Plus I don't think they were exactly each others type, but hey! What's to stop that in the way of good TV Drama, which leads one to ask why we are so dependent on sex to get our attention to what in any case would be a riveting story!


Paul Linford said...

I don't think it ever happened Paul. The idea of a "history" between them going that far back is all very well, but why then would Heath have put her in his Cabinet? The reason he hated her was because he felt politically betrayed by her - he had done more than anyone to advance her career up to the point she stood against him.

Paul Burgin said...

I don't think it ever did either. That said, Heath was known to have his doubts about her when he was leader and she was on the Conservative front bench. However he kept on until the very end which I think says a lot about him in a positive way!

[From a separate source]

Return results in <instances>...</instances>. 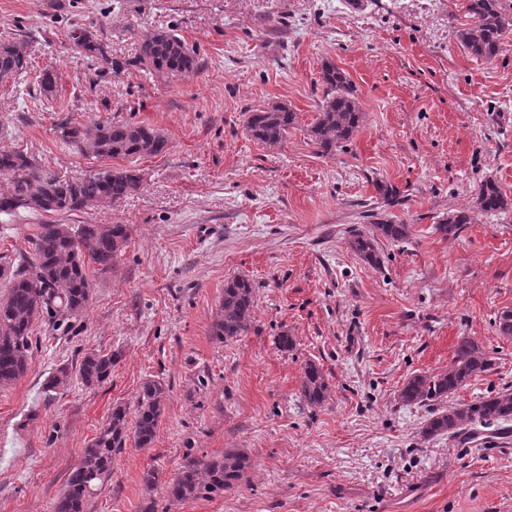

Tim Roll-Pickering said...

To a large Thatcher got into the Shadow Cabinet because there really wasn't much choice. The 1966 Parliament had relatively few women in it and the Conservatives needed a presentable female as a counter to Barbara Castle - choice got even more limited! So who else could they have picked?

Paul Linford said...

Well, I suppose they could have picked Dame Irene Ward (Wallsend 1931-45, Tynemouth 1945-74) who was the longest-serving woman MP until her record was overtaken by Gwyneth Dunwoody in 2007.

Ward was a feisty old battleaxe famous for a Despatch Box exchange with Harold Wilson in the 60s. Having asked Wilson a question and been given a less than satisfactory answer, Ward memorably interjected: "I will poke the Prime Minister. I will poke him until I get a response."